Haverfordwest

Borough

Published in The History of Parliament: the House of Commons 1509-1558, ed. S.T. Bindoff, 1982
Available from Boydell and Brewer

Elections

DateCandidate
1547RICHARD HOWELL
1553 (Mar.)RICHARD HOWELL
1553 (Oct.)RICHARD TAYLOR
1554 (Apr.)RICHARD HOWELL 1
1554 (Nov.)RICHARD HOWELL
1555JOHN BOLTON
1558THOMAS AB OWEN

Main Article

The lordship, castle and borough of Haverfordwest, situated at the head of the Cleddau estuary, belonged to the crown. The town perhaps owed its origin to Gilbert de Clare (1110-17) but its first known charter is that of William Marshall (1189-1219). Marshall’s charter was confirmed and modified repeatedly throughout the middle ages and again in 1532, 1547 and 1554. By the early 16th century authority was vested in a mayor and a self-perpetuating council of Twenty-Four, assisted by several municipal officers sworn in before the chancellor of the lordship. Borough records are extant from this period. Edward IV had made the town a county in itself but when the lordship was incorporated into Pembrokeshire at the Union the town lost its own sheriff.
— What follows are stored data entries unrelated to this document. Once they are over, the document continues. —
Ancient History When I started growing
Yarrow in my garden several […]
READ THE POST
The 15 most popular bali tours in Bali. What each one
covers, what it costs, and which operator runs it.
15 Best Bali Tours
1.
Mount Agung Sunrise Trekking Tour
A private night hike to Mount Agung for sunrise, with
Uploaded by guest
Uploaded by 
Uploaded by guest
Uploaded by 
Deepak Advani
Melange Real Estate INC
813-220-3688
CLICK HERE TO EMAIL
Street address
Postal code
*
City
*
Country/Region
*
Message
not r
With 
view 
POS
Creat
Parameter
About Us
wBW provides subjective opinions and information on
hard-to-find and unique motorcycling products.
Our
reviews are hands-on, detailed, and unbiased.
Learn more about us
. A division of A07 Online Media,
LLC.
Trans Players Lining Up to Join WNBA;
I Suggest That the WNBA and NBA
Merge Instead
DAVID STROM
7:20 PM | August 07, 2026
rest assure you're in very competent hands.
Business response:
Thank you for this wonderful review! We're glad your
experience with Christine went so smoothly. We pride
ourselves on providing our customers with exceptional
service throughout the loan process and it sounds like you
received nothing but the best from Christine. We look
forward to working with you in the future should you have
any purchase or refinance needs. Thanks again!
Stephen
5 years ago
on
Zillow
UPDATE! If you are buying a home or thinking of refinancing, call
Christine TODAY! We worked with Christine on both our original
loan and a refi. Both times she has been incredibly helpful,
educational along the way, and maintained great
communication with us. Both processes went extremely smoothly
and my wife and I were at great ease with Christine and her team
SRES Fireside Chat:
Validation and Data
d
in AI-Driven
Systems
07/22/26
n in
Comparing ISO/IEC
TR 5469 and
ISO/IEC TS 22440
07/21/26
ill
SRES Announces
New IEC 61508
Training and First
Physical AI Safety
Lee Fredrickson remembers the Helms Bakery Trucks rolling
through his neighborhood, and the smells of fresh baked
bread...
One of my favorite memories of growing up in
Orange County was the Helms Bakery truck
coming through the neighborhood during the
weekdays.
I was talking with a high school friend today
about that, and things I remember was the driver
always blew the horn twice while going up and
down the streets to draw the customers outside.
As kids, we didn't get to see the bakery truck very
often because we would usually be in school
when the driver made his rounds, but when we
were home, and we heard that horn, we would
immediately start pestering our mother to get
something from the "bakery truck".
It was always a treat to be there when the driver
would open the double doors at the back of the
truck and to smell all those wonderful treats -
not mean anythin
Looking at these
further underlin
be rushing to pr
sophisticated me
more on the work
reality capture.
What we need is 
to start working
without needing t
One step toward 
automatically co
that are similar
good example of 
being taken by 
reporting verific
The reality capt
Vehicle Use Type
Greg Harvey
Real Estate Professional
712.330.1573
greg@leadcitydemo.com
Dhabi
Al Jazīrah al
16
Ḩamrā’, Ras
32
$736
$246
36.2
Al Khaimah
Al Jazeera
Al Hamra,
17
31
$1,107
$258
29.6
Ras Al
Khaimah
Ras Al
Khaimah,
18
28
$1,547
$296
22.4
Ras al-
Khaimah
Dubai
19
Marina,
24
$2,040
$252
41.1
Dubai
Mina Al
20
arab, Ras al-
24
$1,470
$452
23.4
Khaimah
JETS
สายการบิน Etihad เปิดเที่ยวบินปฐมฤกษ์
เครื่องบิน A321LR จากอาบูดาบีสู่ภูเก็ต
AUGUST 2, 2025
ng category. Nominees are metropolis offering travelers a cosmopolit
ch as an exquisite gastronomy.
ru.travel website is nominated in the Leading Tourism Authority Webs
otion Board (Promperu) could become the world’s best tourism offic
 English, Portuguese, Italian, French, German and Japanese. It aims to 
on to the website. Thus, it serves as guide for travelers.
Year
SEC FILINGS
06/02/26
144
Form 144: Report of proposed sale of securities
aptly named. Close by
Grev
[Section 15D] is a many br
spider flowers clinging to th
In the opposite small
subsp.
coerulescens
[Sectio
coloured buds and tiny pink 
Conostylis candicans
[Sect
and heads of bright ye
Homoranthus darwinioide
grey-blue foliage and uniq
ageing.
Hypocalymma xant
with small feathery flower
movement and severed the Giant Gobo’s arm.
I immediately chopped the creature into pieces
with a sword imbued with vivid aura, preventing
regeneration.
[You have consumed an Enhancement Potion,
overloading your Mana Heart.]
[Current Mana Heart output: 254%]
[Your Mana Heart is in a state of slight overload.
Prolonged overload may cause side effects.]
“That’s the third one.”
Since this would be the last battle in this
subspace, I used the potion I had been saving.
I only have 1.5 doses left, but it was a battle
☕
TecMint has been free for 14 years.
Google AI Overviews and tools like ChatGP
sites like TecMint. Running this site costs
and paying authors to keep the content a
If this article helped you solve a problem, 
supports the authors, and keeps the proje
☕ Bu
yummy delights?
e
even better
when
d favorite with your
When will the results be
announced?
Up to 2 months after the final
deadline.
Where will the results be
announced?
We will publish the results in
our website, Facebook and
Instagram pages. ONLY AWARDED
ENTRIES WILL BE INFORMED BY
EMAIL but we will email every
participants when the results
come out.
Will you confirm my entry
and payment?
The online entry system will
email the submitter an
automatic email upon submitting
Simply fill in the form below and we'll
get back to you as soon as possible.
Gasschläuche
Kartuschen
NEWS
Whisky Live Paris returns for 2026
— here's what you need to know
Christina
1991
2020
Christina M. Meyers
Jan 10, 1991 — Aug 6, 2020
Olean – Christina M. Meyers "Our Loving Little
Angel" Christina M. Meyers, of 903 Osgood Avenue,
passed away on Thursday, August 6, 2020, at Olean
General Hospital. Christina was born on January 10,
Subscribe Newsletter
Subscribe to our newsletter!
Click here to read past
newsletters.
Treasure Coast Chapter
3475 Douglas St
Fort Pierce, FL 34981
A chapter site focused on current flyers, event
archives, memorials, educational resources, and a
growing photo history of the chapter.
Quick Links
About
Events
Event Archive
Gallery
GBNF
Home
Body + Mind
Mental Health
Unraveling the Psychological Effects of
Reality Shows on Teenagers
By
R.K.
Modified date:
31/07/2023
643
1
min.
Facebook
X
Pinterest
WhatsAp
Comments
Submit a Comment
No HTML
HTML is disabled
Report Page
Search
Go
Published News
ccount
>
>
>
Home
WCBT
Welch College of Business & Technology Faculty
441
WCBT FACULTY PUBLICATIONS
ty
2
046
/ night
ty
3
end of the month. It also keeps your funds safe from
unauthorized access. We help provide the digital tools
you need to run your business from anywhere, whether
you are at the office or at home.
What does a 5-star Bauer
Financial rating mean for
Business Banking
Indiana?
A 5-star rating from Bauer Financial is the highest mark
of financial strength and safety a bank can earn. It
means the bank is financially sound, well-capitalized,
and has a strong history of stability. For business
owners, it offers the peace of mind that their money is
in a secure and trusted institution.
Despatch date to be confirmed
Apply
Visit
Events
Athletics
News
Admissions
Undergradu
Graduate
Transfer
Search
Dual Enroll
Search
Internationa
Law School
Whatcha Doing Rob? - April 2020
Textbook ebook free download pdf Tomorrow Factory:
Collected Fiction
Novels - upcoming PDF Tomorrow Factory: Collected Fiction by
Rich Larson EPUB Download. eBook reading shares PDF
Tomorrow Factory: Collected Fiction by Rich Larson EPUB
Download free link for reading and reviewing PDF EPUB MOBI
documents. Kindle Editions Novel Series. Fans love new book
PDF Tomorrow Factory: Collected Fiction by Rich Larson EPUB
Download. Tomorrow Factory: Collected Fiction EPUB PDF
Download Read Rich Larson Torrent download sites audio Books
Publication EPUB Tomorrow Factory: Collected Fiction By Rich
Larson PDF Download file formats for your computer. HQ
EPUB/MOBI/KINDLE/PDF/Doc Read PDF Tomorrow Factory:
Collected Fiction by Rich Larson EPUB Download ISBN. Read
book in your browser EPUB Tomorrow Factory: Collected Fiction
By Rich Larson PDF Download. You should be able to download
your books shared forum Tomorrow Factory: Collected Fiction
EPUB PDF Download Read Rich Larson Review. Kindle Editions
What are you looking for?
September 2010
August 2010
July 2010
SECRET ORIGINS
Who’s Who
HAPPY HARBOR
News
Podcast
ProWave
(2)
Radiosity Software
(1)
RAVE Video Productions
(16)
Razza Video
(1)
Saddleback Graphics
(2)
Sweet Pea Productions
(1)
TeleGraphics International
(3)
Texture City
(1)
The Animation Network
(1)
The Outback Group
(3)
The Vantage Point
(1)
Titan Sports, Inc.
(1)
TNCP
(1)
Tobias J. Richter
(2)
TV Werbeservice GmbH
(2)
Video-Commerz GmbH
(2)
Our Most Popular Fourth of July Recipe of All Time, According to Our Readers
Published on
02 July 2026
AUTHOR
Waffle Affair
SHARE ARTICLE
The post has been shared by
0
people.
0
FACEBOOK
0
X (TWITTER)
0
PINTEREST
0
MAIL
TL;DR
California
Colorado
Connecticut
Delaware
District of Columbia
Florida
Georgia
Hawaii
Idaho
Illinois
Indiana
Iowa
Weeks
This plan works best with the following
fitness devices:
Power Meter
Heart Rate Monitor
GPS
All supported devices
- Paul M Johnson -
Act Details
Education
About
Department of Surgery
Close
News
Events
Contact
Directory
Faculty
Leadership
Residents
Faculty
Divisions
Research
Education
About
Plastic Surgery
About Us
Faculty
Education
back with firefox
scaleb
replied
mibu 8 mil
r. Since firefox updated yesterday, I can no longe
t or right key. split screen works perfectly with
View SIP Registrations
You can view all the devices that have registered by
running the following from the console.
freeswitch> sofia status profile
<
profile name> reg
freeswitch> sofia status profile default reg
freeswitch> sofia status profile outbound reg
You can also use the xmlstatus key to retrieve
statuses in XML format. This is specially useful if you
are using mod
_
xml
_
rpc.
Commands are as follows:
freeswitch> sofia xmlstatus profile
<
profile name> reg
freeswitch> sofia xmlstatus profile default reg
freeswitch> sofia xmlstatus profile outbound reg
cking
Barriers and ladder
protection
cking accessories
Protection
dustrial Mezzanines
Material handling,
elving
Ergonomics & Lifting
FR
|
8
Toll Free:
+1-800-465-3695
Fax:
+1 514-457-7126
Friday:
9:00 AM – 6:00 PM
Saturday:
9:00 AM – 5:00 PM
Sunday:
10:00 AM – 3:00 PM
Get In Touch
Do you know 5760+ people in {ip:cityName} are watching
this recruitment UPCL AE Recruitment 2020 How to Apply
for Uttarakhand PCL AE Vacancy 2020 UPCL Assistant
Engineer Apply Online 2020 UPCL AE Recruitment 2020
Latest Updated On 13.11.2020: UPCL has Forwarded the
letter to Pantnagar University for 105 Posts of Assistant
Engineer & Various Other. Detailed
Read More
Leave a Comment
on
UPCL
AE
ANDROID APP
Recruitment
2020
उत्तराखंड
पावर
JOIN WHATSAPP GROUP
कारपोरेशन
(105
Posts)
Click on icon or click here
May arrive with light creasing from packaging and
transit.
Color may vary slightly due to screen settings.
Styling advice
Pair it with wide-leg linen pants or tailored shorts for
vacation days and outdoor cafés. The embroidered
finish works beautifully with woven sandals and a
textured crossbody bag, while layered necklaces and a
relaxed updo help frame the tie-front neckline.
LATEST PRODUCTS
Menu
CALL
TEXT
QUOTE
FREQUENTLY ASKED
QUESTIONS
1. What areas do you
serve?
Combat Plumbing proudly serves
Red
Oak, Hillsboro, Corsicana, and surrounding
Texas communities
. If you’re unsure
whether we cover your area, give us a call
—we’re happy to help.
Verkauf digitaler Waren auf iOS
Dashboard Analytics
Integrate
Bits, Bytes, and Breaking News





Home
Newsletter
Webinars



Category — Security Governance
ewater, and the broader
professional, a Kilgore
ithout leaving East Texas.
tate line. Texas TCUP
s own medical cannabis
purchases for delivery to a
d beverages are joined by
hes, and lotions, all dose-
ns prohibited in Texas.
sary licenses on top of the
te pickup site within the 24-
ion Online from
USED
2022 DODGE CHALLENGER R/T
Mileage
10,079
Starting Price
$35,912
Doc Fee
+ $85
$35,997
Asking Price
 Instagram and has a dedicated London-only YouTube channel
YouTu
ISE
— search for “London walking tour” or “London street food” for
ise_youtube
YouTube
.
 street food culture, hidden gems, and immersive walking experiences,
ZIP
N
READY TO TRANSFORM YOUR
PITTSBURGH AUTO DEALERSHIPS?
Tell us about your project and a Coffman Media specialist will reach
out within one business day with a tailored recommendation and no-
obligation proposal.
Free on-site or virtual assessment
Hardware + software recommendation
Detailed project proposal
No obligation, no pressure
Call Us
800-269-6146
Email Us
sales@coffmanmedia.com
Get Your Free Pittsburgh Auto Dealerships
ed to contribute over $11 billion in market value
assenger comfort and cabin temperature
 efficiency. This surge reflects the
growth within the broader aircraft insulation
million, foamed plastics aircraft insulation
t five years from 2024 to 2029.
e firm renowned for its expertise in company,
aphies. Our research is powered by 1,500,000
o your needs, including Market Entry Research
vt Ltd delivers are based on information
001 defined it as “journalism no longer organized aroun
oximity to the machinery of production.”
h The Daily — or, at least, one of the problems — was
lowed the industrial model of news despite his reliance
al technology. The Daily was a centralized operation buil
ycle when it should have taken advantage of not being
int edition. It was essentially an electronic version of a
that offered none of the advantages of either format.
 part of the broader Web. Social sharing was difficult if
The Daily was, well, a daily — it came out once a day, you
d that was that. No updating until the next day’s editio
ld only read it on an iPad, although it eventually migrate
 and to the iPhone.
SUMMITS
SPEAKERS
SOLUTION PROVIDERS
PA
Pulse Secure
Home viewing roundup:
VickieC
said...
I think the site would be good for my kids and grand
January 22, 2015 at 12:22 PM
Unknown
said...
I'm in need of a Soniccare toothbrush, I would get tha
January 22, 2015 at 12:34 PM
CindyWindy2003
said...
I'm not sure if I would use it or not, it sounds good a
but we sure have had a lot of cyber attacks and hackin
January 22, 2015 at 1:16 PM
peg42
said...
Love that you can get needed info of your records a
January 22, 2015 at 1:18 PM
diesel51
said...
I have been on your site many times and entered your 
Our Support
Presumably as an ‘ancient borough’ it was entitled to send representatives to take part in the election of the Member for Pembroke Boroughs to the Parliament of 1542, but whether it did so is not known. The second Act of Union (34 and 35 Hen. VIII, c.26) restored Haverfordwest’s sheriff and enfranchised the town, the Act providing for its representation by one Member, ‘the charges of the same ... to be borne by the mayor, burgesses and inhabitants of the said town and none other’. After the acceptance in the Lords of the proviso for the enfranchisement it was sponsored in the Commons by Thomas Jones, the knight for Pembrokeshire, then living not far from the town. Haverfordwest, with its quay, market and fairs, was probably the most flourishing town in South Wales, where its only rival was Carmarthen. Abuses over the admission of freemen led the town council in 1554 to restrict the freedom to residents, with the exception of members of the Cathern and Perrot families with homes in the locality. Although the proposal by Bishop Barlow of St. David’s to make it the shire town came to nothing, the county court usually met there after the Union.2

In accordance with the Act of 1543 Haverfordwest was summoned to return a Member to the Parliament of 1545, but neither writ nor indenture survives. Indentures written in Latin are extant for all the Parliaments between 1547 and 1555, except for the second Parliament of Mary’s reign. None is in good condition. The contracting parties were the sheriff of the town and the mayor, burgesses and freemen, varying in number between 10 and 60 and with their trades given, but only the sheriff and mayor affixed seals. The mayor presided over the elections held in the guildhall. After his defeat in September 1553 Hugh Carne laid an information in the Exchequer against the sheriff, alleging he had falsely returned Richard Taylor: Carne sought process against the sheriff but with what outcome is not known. All the Members were townsmen, and all save one were merchants with municipal experience.3

Haverfordwest was included in the Act (35 Hen. VIII, c.4) empowering local authorities to repair property if the owners proved unwilling to do so.

Author: N. M. Fuidge

Notes

  • 1. C193/32/1.
  • 2. M. Beresford, New Towns in the Middle Ages, 567; Desc. Pemb. (Cymmrod. rec. ser. i), 1-4; Pemb. Recs. (ibid. vii), i. 32, 123, 143, 144, 156; Cal. Haverfordwest Recs. (Univ. Wales Bd. of Celtic Studies Hist. and Law ser. xxiv), 1-4; Arch. Camb. (ser. 6), iii. 39-47. EHR, lxi. 18-27; LP Hen. VIII, xi. 147.
  • 3. C219/19/160, 20/200, 21/247, 22/136, 23/207, 24/245.